> _YOUR OBJECTIVE_
Over all lines in the data below, count those holding "title" and give only the result.
━━━━━ PROVIDED INFORMATION ━━━━━
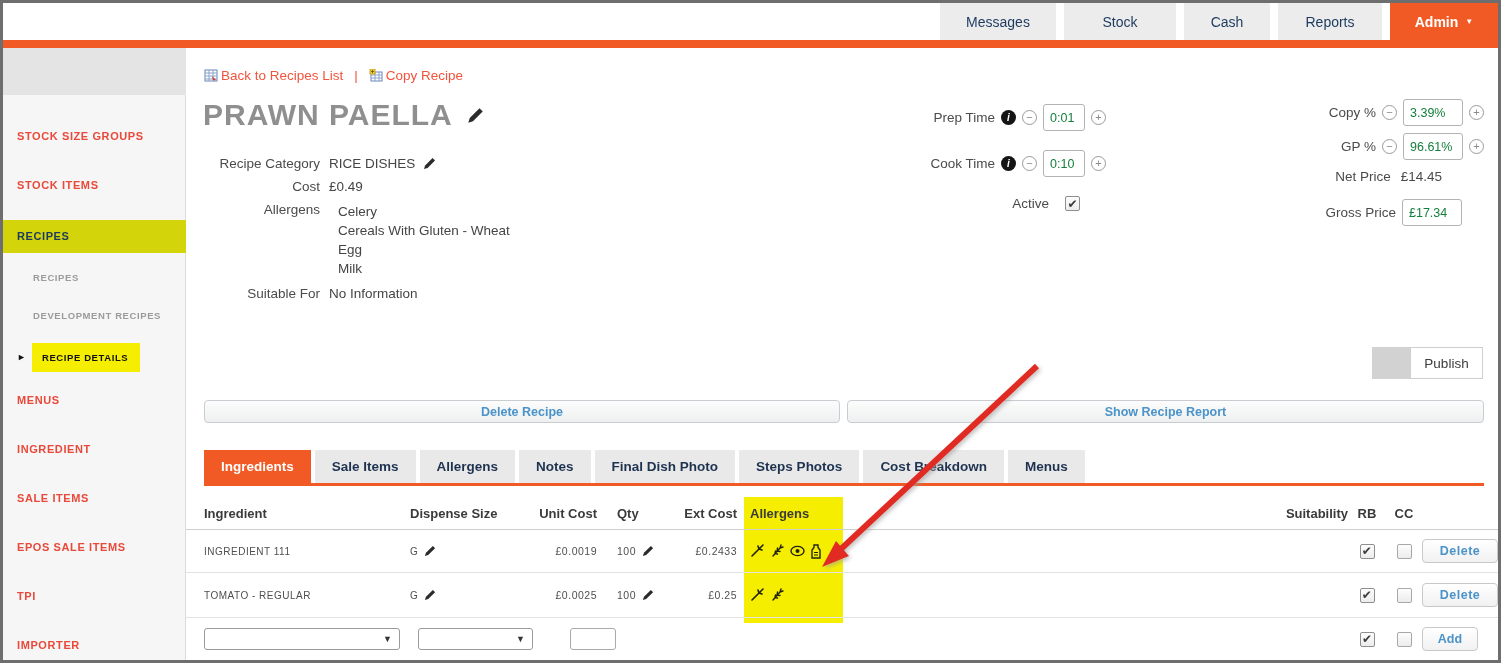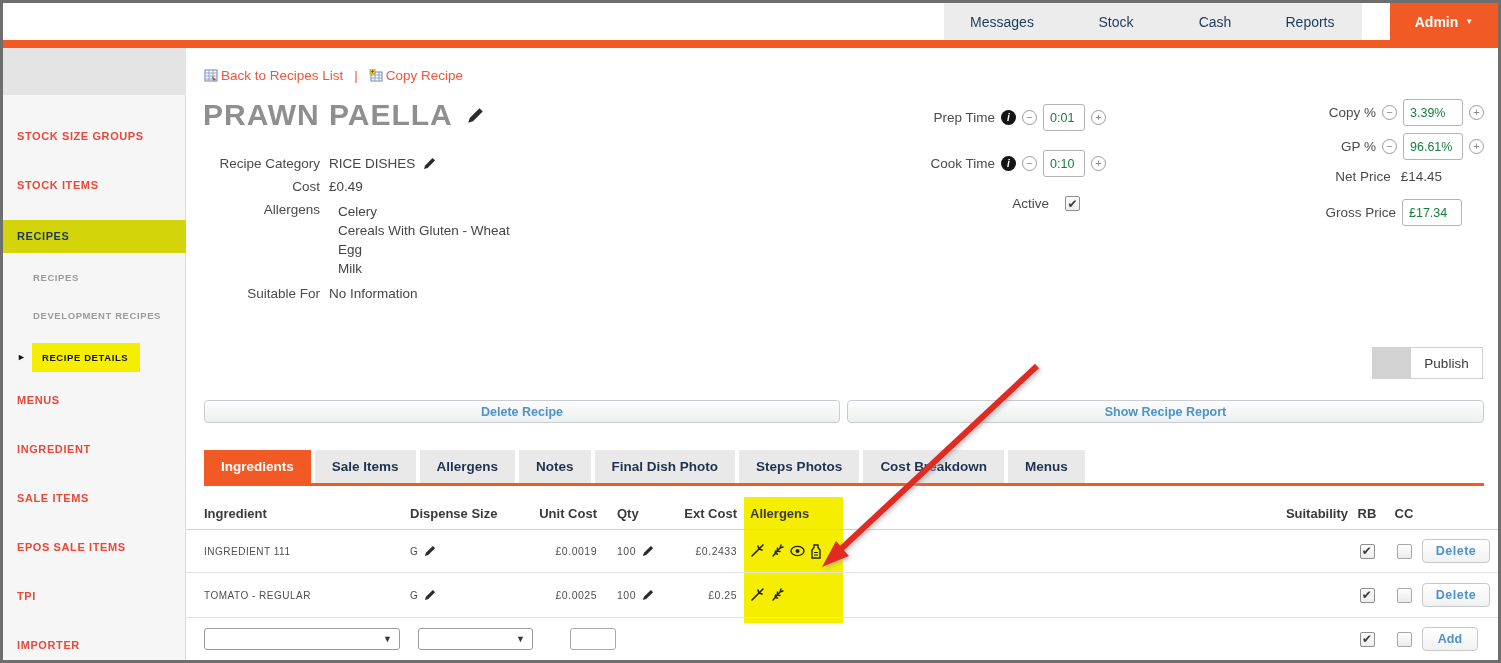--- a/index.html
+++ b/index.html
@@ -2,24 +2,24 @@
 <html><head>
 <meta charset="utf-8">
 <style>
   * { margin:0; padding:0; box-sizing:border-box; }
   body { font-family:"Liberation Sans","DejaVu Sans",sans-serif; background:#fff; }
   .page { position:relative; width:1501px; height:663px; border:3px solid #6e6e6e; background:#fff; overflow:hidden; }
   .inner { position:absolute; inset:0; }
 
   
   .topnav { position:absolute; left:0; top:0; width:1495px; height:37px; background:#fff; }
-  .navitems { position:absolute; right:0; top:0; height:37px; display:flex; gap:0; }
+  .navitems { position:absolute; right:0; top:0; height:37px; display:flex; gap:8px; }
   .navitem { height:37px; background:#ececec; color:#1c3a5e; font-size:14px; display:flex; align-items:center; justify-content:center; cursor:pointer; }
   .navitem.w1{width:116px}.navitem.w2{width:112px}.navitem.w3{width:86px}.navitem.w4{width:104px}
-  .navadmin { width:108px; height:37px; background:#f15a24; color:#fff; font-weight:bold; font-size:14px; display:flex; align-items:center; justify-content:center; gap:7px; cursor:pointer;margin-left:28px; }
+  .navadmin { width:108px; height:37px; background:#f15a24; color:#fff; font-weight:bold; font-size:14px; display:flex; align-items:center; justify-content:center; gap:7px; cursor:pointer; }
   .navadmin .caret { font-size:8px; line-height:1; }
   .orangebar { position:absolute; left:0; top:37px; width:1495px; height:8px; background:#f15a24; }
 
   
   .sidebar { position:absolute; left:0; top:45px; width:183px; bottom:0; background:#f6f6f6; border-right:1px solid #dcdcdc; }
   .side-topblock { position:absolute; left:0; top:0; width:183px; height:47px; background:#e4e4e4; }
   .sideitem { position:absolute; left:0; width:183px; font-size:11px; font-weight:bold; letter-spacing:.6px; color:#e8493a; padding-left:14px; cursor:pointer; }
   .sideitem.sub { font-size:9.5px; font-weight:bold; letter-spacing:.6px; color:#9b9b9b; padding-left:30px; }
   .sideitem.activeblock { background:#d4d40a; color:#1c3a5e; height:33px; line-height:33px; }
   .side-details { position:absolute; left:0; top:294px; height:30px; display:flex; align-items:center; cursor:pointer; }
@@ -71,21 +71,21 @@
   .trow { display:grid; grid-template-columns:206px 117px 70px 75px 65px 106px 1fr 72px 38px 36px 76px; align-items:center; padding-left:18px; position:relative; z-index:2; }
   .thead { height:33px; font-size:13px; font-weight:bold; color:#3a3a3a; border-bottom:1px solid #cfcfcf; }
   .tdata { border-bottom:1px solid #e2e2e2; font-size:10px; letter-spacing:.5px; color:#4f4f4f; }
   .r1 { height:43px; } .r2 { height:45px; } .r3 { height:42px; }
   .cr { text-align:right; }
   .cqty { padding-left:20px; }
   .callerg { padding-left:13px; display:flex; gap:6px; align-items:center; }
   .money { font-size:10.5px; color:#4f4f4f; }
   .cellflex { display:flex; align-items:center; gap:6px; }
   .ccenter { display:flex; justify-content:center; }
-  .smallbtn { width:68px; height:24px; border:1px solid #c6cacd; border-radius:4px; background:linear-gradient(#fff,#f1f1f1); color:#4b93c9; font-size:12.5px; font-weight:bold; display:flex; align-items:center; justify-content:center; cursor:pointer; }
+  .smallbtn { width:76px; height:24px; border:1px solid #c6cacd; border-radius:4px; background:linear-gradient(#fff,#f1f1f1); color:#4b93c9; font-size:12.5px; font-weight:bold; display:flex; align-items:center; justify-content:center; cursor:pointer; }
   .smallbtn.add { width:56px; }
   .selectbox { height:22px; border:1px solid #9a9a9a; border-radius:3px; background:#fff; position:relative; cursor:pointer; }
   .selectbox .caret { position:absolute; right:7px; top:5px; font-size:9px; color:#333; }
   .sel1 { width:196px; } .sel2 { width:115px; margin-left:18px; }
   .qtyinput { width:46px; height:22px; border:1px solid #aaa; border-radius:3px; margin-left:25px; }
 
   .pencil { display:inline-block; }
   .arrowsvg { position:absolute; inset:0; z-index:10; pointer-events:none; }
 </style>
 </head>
━━━━━
━━━━━ PROVIDED INFORMATION ━━━━━
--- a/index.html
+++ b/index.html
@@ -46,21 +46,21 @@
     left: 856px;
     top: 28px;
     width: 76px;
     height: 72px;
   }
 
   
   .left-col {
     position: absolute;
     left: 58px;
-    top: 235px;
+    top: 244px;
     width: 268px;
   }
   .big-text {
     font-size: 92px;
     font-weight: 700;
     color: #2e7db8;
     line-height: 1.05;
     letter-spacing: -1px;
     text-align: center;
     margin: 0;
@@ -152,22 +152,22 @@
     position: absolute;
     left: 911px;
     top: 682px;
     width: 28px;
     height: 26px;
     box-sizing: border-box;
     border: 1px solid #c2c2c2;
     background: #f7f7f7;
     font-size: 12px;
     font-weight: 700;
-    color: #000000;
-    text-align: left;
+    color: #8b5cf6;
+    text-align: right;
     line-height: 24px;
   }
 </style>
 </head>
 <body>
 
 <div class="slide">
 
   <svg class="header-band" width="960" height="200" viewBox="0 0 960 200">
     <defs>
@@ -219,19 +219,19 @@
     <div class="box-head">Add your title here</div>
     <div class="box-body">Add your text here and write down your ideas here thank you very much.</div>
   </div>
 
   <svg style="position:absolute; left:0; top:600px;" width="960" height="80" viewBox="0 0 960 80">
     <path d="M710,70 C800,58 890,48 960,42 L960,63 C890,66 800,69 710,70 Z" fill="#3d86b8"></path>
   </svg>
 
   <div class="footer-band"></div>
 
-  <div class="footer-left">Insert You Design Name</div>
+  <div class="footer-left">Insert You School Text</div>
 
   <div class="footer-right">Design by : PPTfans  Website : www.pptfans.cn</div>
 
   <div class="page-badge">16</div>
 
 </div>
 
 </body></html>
━━━━━
━━━━━ PROVIDED INFORMATION ━━━━━
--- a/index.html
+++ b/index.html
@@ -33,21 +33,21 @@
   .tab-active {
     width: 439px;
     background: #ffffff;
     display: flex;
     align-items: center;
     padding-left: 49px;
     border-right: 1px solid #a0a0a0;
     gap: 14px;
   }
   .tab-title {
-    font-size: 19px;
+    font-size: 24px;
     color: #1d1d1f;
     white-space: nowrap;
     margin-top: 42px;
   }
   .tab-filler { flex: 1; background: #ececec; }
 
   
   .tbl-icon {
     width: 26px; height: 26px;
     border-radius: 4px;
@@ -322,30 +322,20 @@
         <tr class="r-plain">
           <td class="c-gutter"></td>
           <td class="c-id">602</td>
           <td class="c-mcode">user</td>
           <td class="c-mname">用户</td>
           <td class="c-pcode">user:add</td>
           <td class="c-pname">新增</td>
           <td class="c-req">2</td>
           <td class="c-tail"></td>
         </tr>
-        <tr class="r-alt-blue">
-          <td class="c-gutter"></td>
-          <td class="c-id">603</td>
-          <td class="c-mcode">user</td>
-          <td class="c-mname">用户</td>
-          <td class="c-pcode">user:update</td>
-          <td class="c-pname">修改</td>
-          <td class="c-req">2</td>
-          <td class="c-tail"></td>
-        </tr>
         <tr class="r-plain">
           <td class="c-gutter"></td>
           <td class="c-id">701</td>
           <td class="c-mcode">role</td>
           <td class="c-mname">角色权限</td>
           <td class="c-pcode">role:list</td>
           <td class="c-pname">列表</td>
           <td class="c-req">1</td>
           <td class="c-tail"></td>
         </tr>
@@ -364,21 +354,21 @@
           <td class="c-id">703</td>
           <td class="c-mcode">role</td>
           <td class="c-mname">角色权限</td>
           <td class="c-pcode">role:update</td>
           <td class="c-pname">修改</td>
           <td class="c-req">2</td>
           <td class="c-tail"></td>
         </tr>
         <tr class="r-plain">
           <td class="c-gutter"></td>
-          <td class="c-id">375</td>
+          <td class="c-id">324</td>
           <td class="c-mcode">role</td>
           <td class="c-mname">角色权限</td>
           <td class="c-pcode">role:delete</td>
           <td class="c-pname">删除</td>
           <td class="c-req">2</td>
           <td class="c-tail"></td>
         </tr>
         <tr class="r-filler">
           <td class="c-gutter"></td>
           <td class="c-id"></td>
━━━━━
> _RESULT OF THE TASK_
2